Contamination levels appear to be at least 18,000 percent above the EPA's standard.
"Ratepayers should not be footing the bill for any part of this. Tucson Water has spent several millions of dollars on this already,” Kozachik said at the July meeting.
He said the Department of Defense and Air National Guard has not committed to helping pay for the clean-up. While Tucson Water and its ratepayers have been left to foot the bill, which will continue to add to the more than $20-million, they've already spent in the past year and a half.
The state's been looking into contamination concerns since last year.
"The darker color represents the extent of groundwater that exceeds that EPA health advisory level,” Matt Narter with the Arizona Department of Environmental Quality told city leaders during a July meeting.
The state has committed to giving Tucson $2-million just to push the water into the Santa Cruz River so it does not end up in your drinking water.
Last week city leaders met with federal and state agencies.
During the meeting, Capt. Lacey Perry the Morris Air National Guard Chief of Public Affairs said it will, "Properly investigate any health risk that may be associated with PFAS associated with our mission and activities."
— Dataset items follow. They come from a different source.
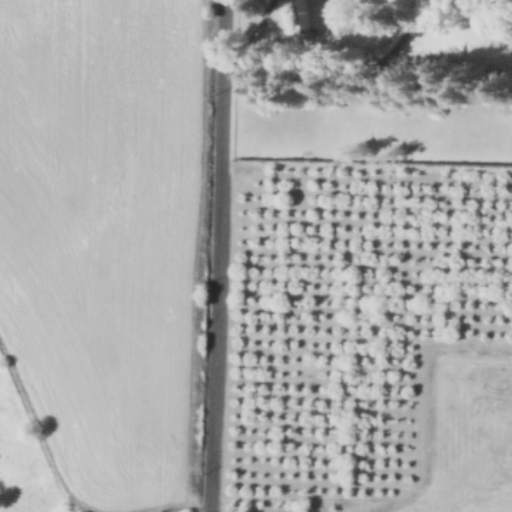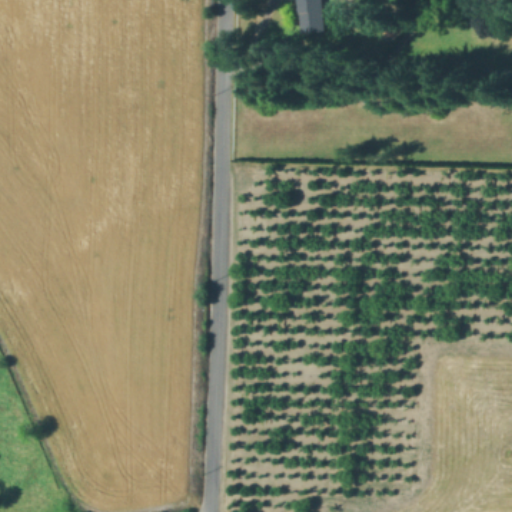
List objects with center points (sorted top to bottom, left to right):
building: (309, 15)
building: (314, 15)
road: (271, 31)
road: (301, 63)
road: (439, 68)
crop: (103, 231)
road: (219, 256)
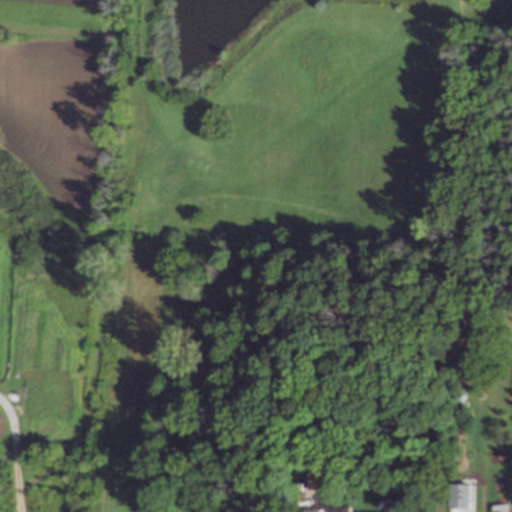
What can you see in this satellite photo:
park: (291, 131)
park: (52, 354)
park: (142, 385)
building: (470, 452)
building: (222, 471)
building: (237, 473)
building: (320, 479)
building: (345, 482)
building: (313, 494)
building: (457, 497)
building: (461, 498)
building: (388, 505)
building: (501, 509)
building: (312, 510)
building: (313, 510)
building: (212, 511)
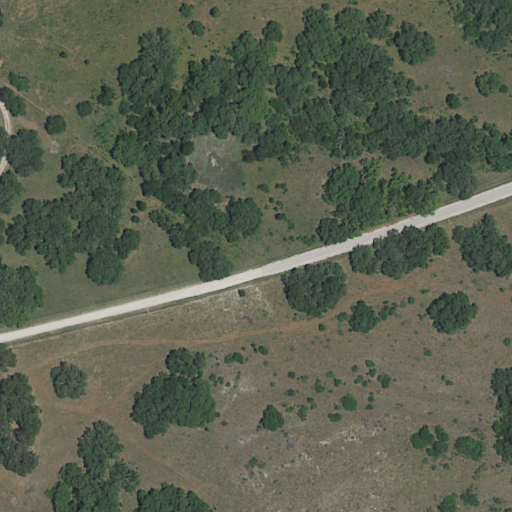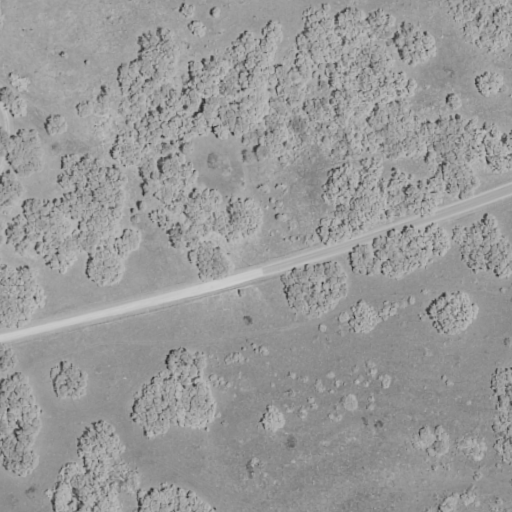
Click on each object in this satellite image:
road: (15, 138)
road: (257, 269)
road: (45, 399)
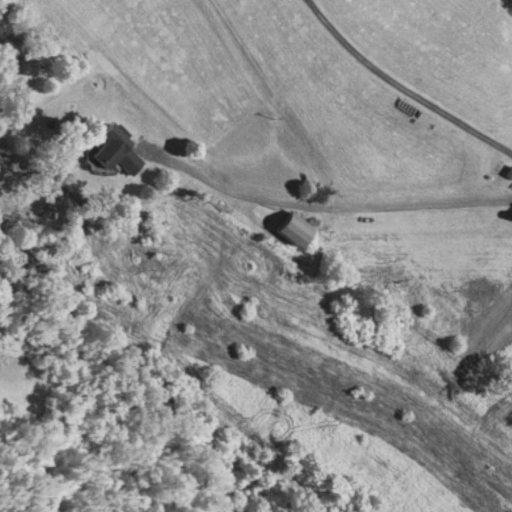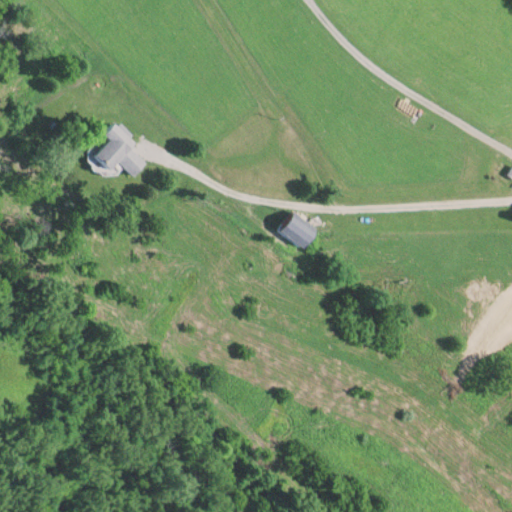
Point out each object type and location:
road: (404, 90)
building: (110, 149)
road: (333, 202)
building: (285, 224)
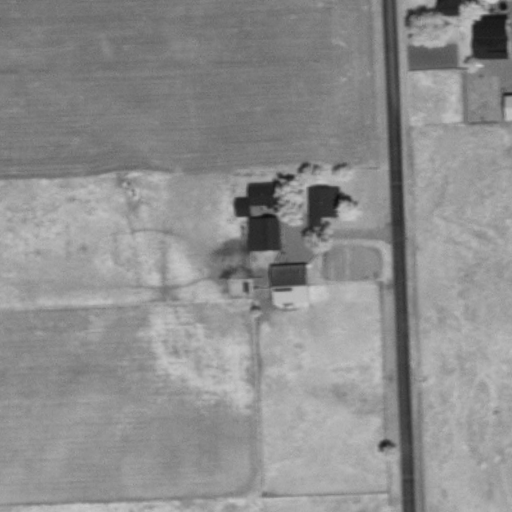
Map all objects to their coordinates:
building: (455, 6)
building: (509, 104)
building: (263, 196)
building: (327, 203)
building: (266, 232)
road: (400, 255)
building: (293, 282)
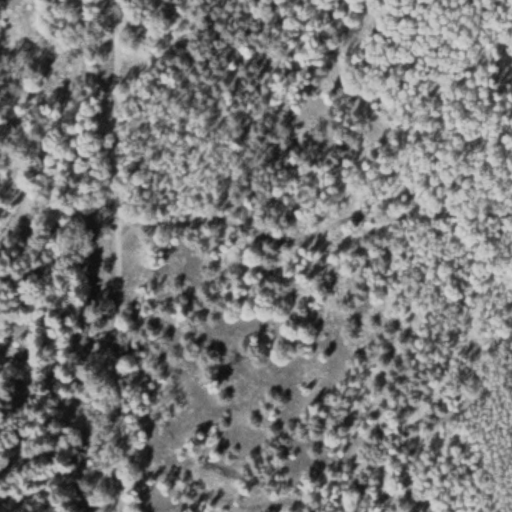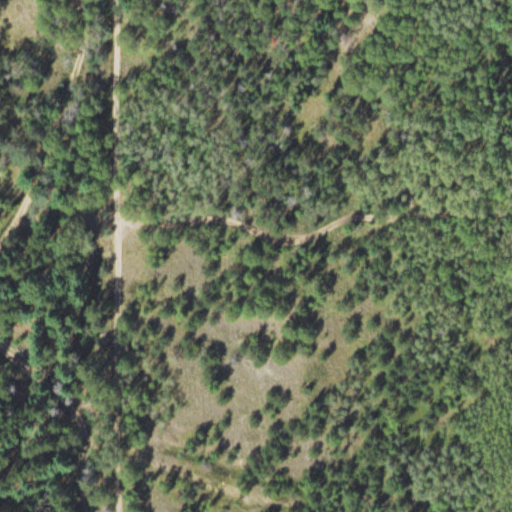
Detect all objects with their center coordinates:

During the meeting, a spokesperson for the Department of Defense said it plans to monitor wells and sample soil for contamination through next year. A report of its findings is expected to be done in 2024.
What's being done now?
"We will ask everybody we can that has a well for drinking for permission to sample it,” George Walters with the Air Force Civil Engineer Center said during the July meeting.
Walters said if contamination exceeds the EPA's standard, "The Air Force will take the action to make sure they're getting clean water."